I am trying to get feedback about the following: Does Navision 4.0 lends itself to clustering or load balancin? I assume we can set up a standard Active / Passive cluster with shared disk, but can we do more? Can we have a separate database server (call it a SQL server) and a set of Nav application servers behind a load balancer? If this is doable, then we can provide better performance in an active active configuration while also getting fault tolerance. What are our options? Ed

Hi Ed! I’m not sure what precisely you want? But I’ll try to give “my two cents” … When you talk about a “Cluster” you mean a SQL Server Failover-cluster, Active/Passive = Server A running, Server B standby, A & B using same disk-subsystem, in case of failover Server B is switched to “active” - right? This is a standard scenario with SQL Server which is independent from the NAVISION application, of course it’s possible. But: the big disadvantage of failover-clusters is, if the disks have a problem, e.g. in case a controller is damaged, then your database is lost - inspite of the cluster. I would prefer a “warm standby” solution, e.g. running Server B on it’s own disks and synchronizing the db via “log shipping” or “db-mirroring” … of course, that depends on your environment … What do you mean with “load balancing”? You want to have multiple NAS connected to the same server, and they should balance some kind of work? Well, basically that’s possible - we have something like this in our Dansih subsidary, load-balancing incoming XML requests. It depends on what you want balance … In an easy case, of course, you could setup one NAS to process “purchase orders”, another NAS processes “sales orders”, and so on … If you have an active/active cluster, then the load balancing is done by the cluster/SQL Server itself, also, independent from NAVISION. Hope that helps a little.

I will second Joerg and reccomend a stand-by server if you want redundancy and a fast way to get back online. If You run SQL Ent. Ed. then log shipping is built in and easy to set up.

Doesn’t log shipping affect performance? That’s not replication right, it’s more of a duplication of the TL on another database?

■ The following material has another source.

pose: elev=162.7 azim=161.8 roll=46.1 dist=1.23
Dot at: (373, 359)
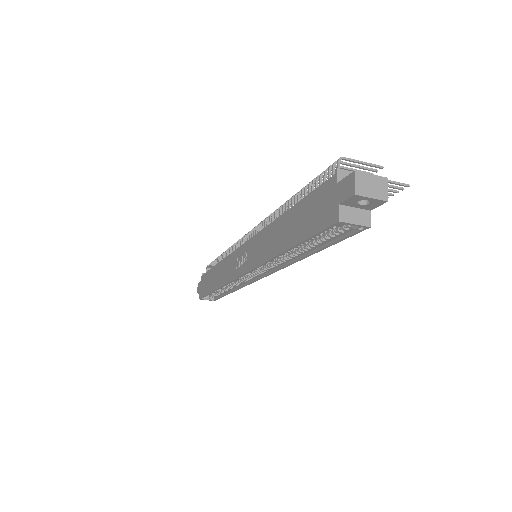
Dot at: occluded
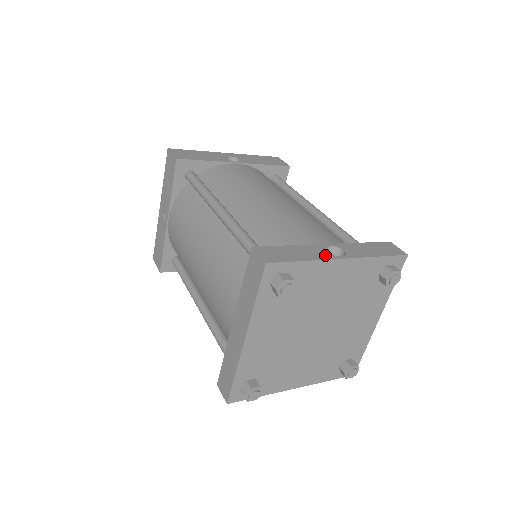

Log Shipping involves a transaction log backup, a copy to another server and a restore there. I have not seen any performance problems with the backup so far. Anyone else?

Setting up Log Shipping would have little or no performance impact on the production server. It consist of automating the process of a periodic transactional log backup and restore to a remote server. The restore to the backup server is independent of the production server and its performance will not effect the production server. On the other hand, the new Database Mirroring feature in SQL 2005 updates both servers together. Having a slower backup server can impact overall system performance. I find Log Shipping to be a cost-effective way of providing reasonable fault-tolerance/disaster-recovery in a SQL environment. Unlike clustering, it does not require any special hardware. I find most users stop talking about clustering once they see the price tag.